Les données collectées sur les clients n'ont jamais été aussi importantes depuis l'origine de l'humanité (objets connectés, réseaux sociaux, mobiles, tablettes, etc).
Le développement du « marketing en temps réel » est une deuxième tendance lourde à prendre en compte, quelque soit le secteur. Face à des consommateurs ultra-connectés et volatiles, les départements marketing s'adaptent en permanence, avec un suivi au plus près des taux de clics et du retour sur investissement.
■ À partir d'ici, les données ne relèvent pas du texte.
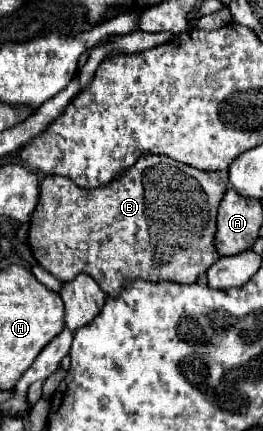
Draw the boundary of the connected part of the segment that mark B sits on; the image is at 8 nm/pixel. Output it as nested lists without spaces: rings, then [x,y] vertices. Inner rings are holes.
[[[147,154],[141,156],[123,176],[111,180],[109,184],[103,184],[99,188],[87,190],[77,186],[75,182],[63,178],[63,176],[47,176],[41,184],[41,196],[37,202],[37,208],[31,216],[31,228],[29,228],[29,248],[33,252],[33,258],[39,262],[41,268],[45,268],[47,272],[51,272],[53,276],[57,276],[61,282],[69,282],[73,280],[77,274],[85,272],[89,276],[93,276],[99,286],[103,288],[103,292],[107,296],[119,296],[119,290],[123,288],[123,284],[127,284],[129,280],[151,280],[151,282],[161,282],[161,280],[171,280],[171,282],[183,282],[183,284],[193,284],[197,280],[201,280],[207,272],[207,268],[219,260],[219,254],[215,252],[215,218],[217,218],[217,208],[219,208],[219,200],[223,198],[227,190],[227,170],[223,172],[203,172],[197,168],[191,168],[187,164],[181,164],[177,160],[171,160],[167,156],[155,156],[155,154]]]

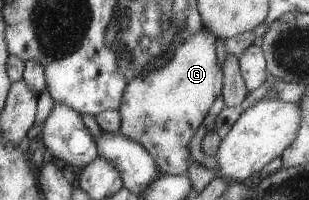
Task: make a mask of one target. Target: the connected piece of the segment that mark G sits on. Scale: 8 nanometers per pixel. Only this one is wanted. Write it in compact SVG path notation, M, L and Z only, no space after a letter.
M180 27L175 30L170 48L160 58L156 58L160 64L163 57L165 62L166 59L169 62L159 66L154 60L152 68L149 66L149 70L133 78L127 84L119 109L123 120L120 133L142 144L156 158L163 175L184 176L188 174L188 166L194 166L196 162L194 150L190 150L190 140L204 122L214 100L222 96L224 72L216 52L218 37L206 27L192 34L188 40L186 36L188 34L182 34Z

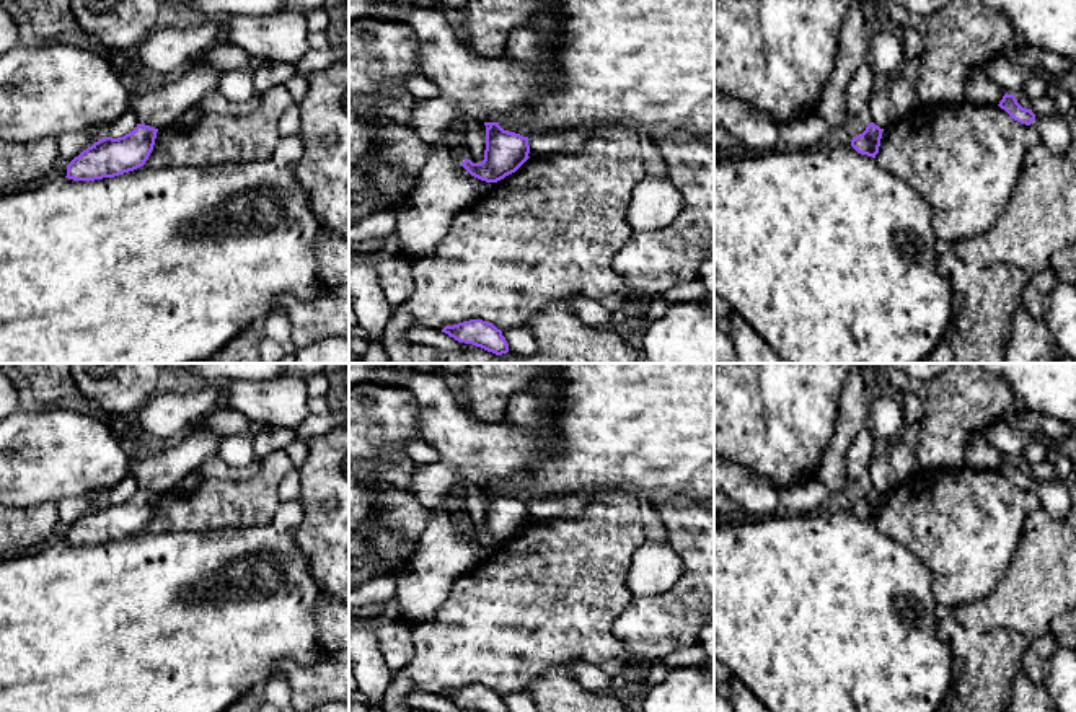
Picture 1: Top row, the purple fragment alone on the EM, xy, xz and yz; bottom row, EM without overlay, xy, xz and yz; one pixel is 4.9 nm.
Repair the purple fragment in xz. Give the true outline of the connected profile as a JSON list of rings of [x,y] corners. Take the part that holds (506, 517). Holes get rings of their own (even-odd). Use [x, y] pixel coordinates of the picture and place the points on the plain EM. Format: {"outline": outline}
{"outline": [[[484,487],[486,515],[481,528],[465,523],[461,531],[474,543],[497,547],[515,538],[530,521],[528,502],[504,495],[499,487]]]}

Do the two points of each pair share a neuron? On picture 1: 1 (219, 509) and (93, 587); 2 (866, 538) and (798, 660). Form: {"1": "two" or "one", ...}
{"1": "two", "2": "one"}

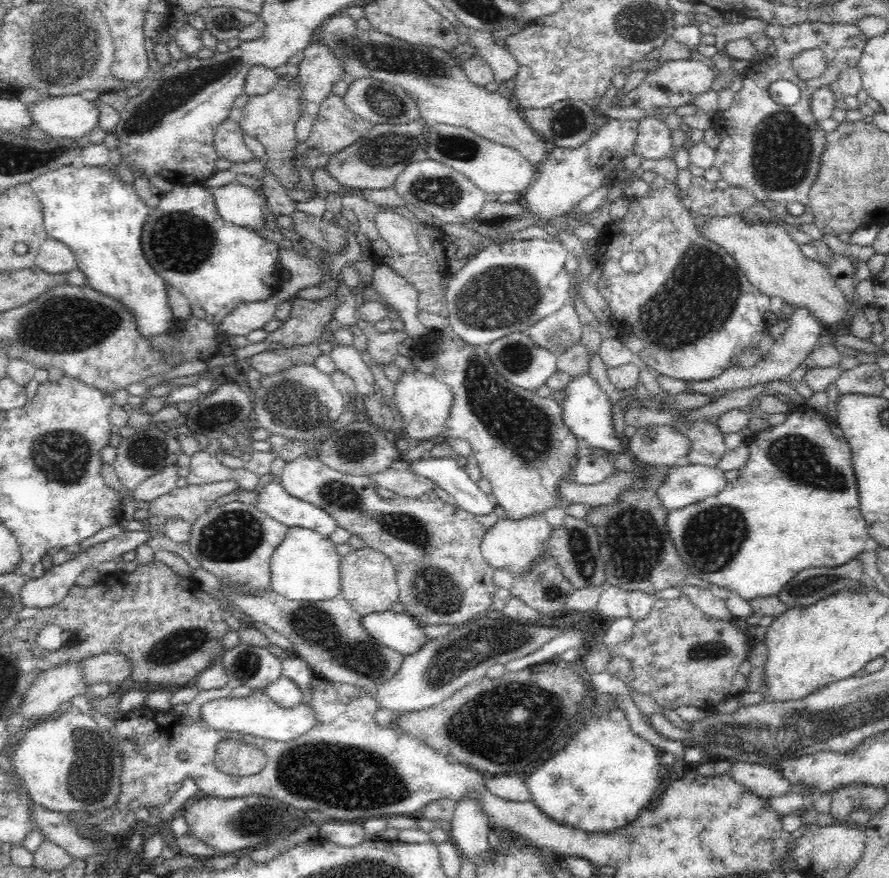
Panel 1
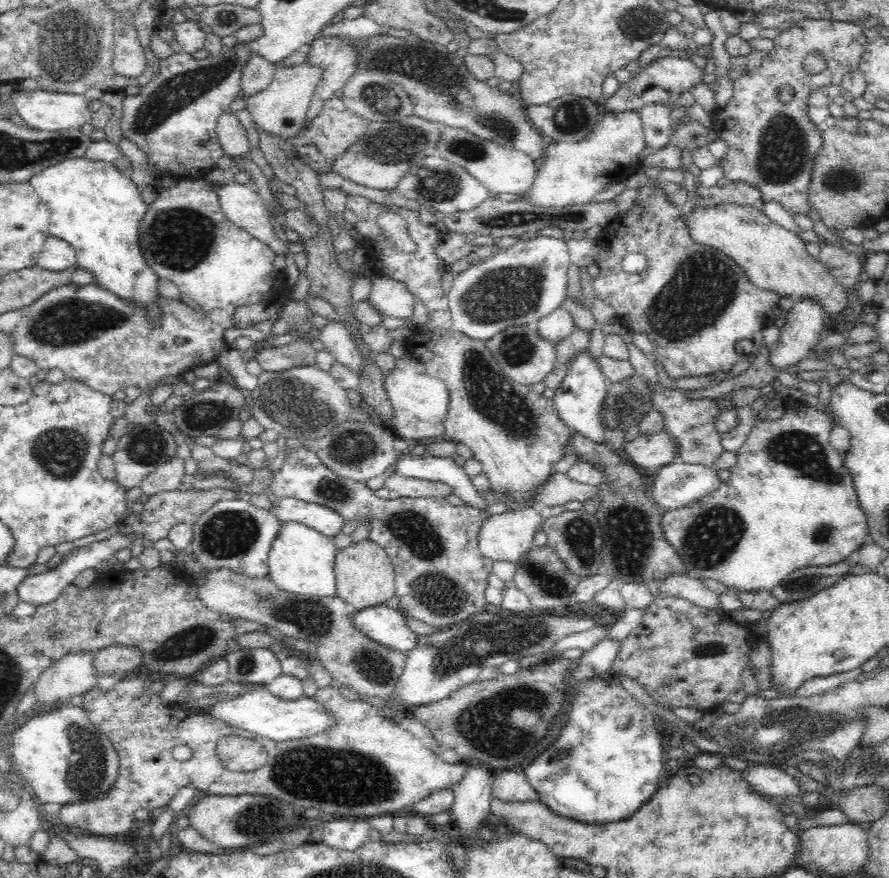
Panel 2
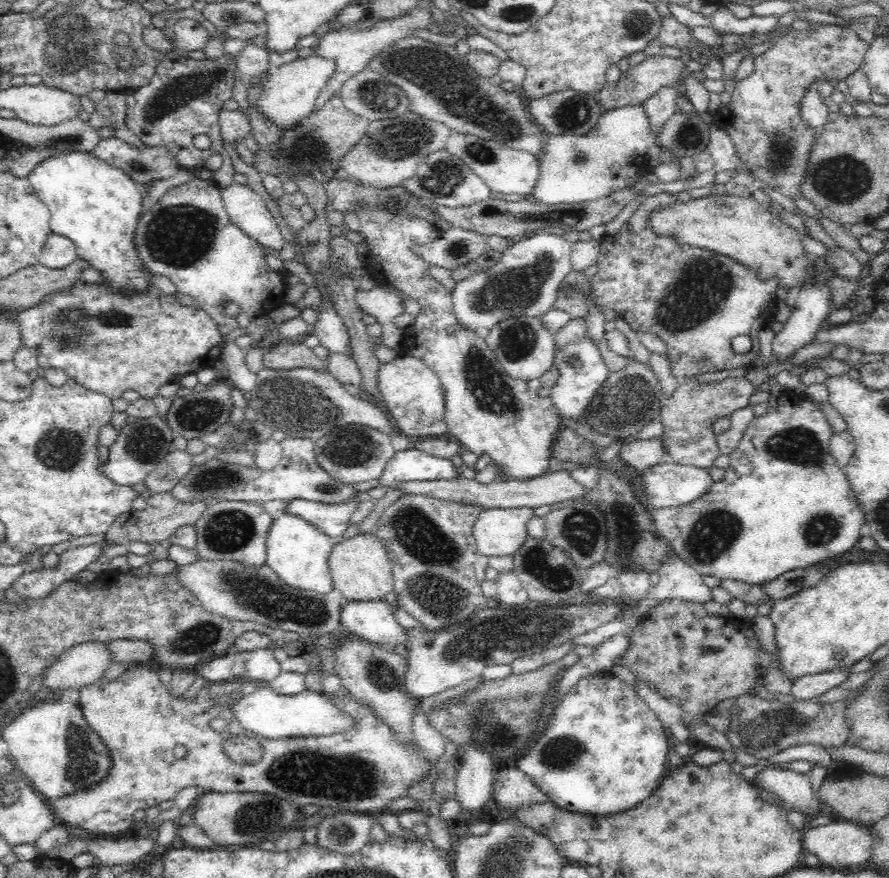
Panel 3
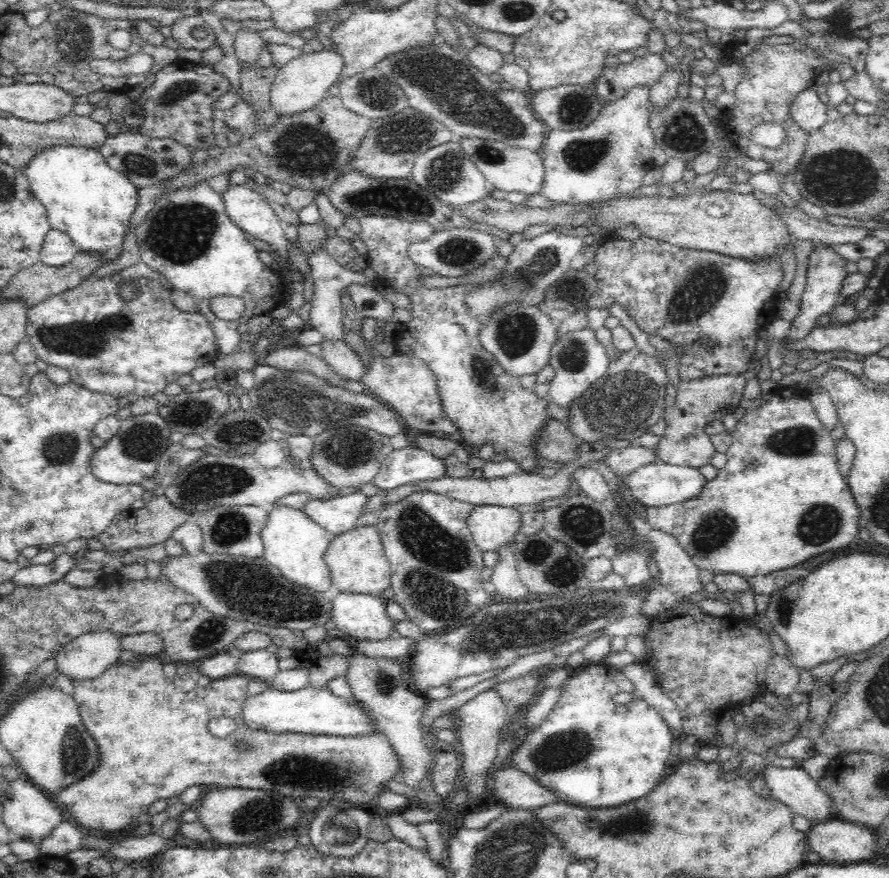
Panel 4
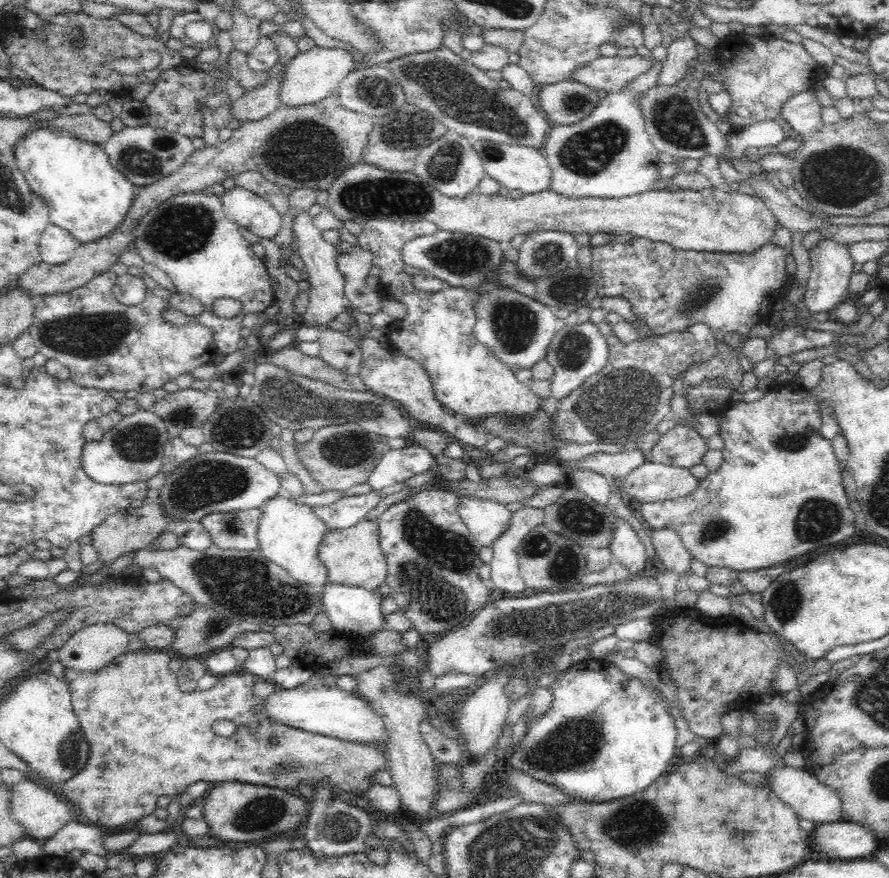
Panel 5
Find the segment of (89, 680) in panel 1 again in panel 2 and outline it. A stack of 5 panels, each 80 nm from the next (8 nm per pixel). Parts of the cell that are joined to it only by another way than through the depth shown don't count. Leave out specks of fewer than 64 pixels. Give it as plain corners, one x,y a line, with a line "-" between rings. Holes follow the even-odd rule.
112,644
110,646
101,648
95,652
93,665
98,675
100,674
114,674
118,672
122,676
138,671
142,666
143,654
137,646
126,646
124,644

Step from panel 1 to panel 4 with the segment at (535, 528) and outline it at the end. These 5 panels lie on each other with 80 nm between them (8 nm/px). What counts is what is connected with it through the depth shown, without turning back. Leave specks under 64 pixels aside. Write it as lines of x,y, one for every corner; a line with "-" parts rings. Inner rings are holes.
474,504
474,510
468,512
466,522
481,551
496,551
518,534
520,514
514,507

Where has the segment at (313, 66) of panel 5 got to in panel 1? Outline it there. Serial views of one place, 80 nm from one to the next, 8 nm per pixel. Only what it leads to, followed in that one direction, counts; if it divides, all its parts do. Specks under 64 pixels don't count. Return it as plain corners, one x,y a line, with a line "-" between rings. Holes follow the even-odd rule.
297,69
290,70
287,74
278,75
274,86
266,94
251,96
243,109
234,116
242,131
247,135
256,137
266,150
267,169
278,178
283,186
294,188
298,182
296,167
292,165
292,150
295,150
298,142
296,137
296,123
301,115
301,96
303,86
299,84

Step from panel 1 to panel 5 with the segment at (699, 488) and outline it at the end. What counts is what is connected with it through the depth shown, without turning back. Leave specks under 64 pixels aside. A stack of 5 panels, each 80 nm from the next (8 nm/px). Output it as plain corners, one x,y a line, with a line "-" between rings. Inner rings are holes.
657,462
642,464
624,477
624,495
640,502
656,502
690,494
699,479
690,470

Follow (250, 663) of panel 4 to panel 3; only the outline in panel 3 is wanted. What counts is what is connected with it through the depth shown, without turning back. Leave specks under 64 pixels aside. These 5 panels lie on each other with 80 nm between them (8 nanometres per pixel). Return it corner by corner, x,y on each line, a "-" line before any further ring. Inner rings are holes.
270,648
238,651
233,656
232,674
243,681
271,681
281,671
281,663
276,660

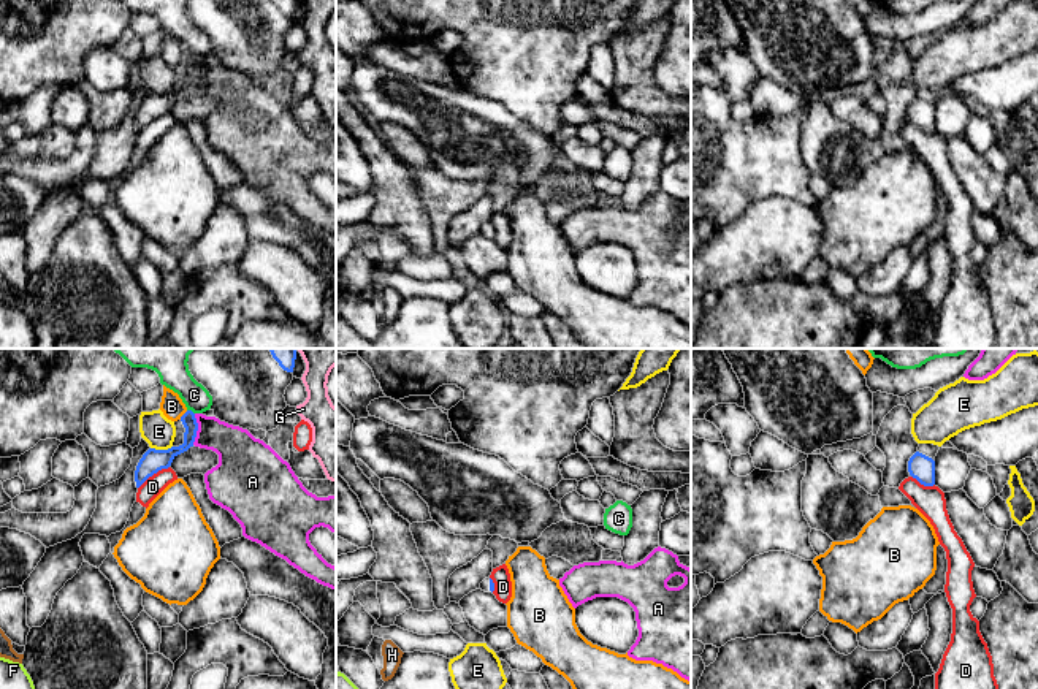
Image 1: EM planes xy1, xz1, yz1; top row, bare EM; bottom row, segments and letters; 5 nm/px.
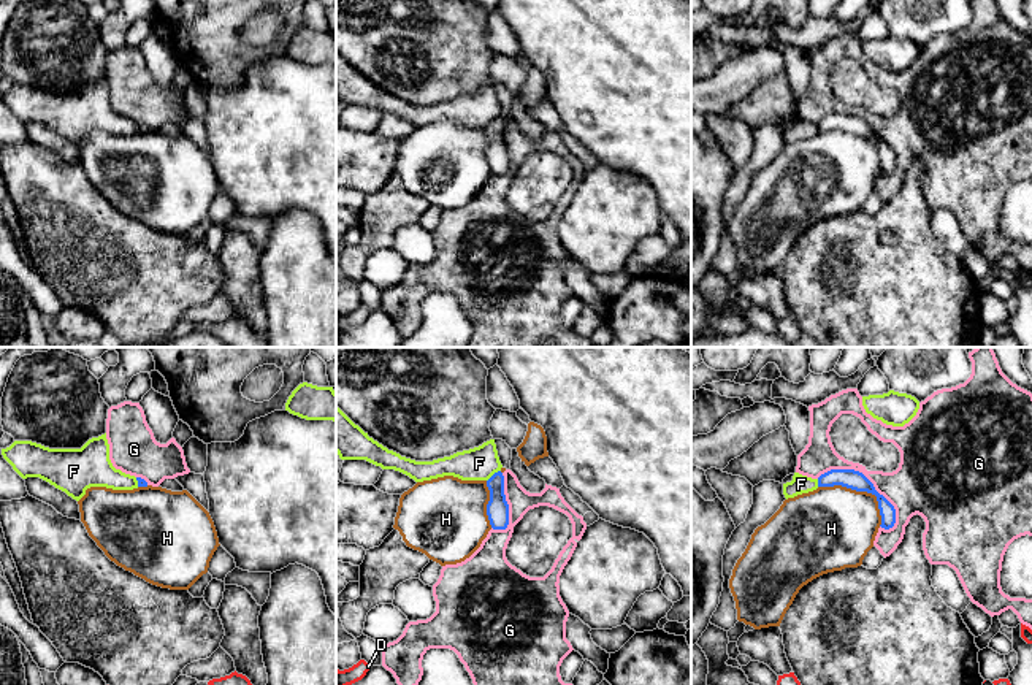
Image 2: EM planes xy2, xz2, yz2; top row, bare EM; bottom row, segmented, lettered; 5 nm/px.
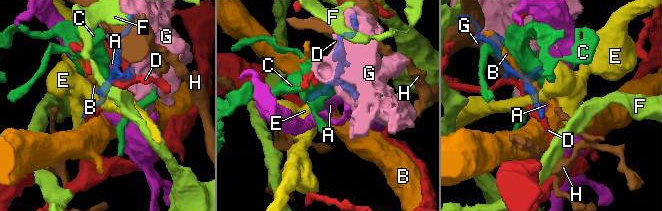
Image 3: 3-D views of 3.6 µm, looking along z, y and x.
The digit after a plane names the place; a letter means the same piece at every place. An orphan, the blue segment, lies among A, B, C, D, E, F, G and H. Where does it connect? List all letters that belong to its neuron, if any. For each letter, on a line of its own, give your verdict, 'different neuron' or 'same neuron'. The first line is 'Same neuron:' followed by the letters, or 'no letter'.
Same neuron: no letter
A: different neuron
B: different neuron
C: different neuron
D: different neuron
E: different neuron
F: different neuron
G: different neuron
H: different neuron

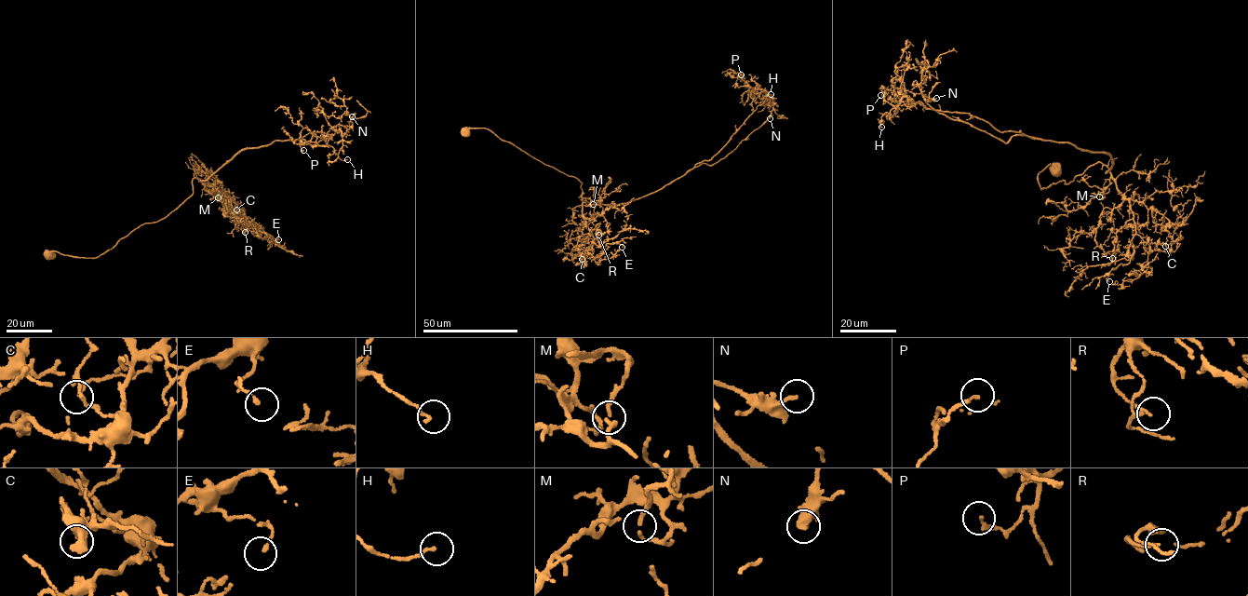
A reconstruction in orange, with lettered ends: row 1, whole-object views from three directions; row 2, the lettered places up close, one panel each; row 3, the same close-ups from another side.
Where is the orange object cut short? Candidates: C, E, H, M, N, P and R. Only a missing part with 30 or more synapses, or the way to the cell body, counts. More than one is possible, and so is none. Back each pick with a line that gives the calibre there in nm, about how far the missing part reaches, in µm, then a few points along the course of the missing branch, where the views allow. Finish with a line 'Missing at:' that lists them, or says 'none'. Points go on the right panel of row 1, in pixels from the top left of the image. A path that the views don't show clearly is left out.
Missing at: none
Le troisième levier d'évolution concerne le recentrage sur le client et la valeur d'usage des offres. Le marketing doit explorer finement l'ensemble des facettes de la création de valeur.
Des sociétés emblématiques, en B to C (Apple,Velib’) comme en B to B (Fenwick, Hiltil). ont saisi cette évolution vers les usages, au-delà des produits à proprement parler.
Face à ces évolutions, les marketeurs de demain seront des individus ambidextres, capables de tisser des liens entre le stratégique et l'opérationnel, entre l'académique et le pratique, entre le global et le local, entre croissance et développement durable.
Il sera souvent nécessaire de créer de nouveaux écosystèmes, de réorganiser l'ensemble de la chaîne de production/distribution, de l'usine au contexte final d'utilisation, afin de proposer aux clients une expérience de marque globale et cohérente. La crise a rendu les consommateurs plus exigeants vis-à-vis des marques. Cela continuera après la crise et conduira à un renforcement des domaines de spécialisation marketing (digital, luxe, événementiel, B to B, etc).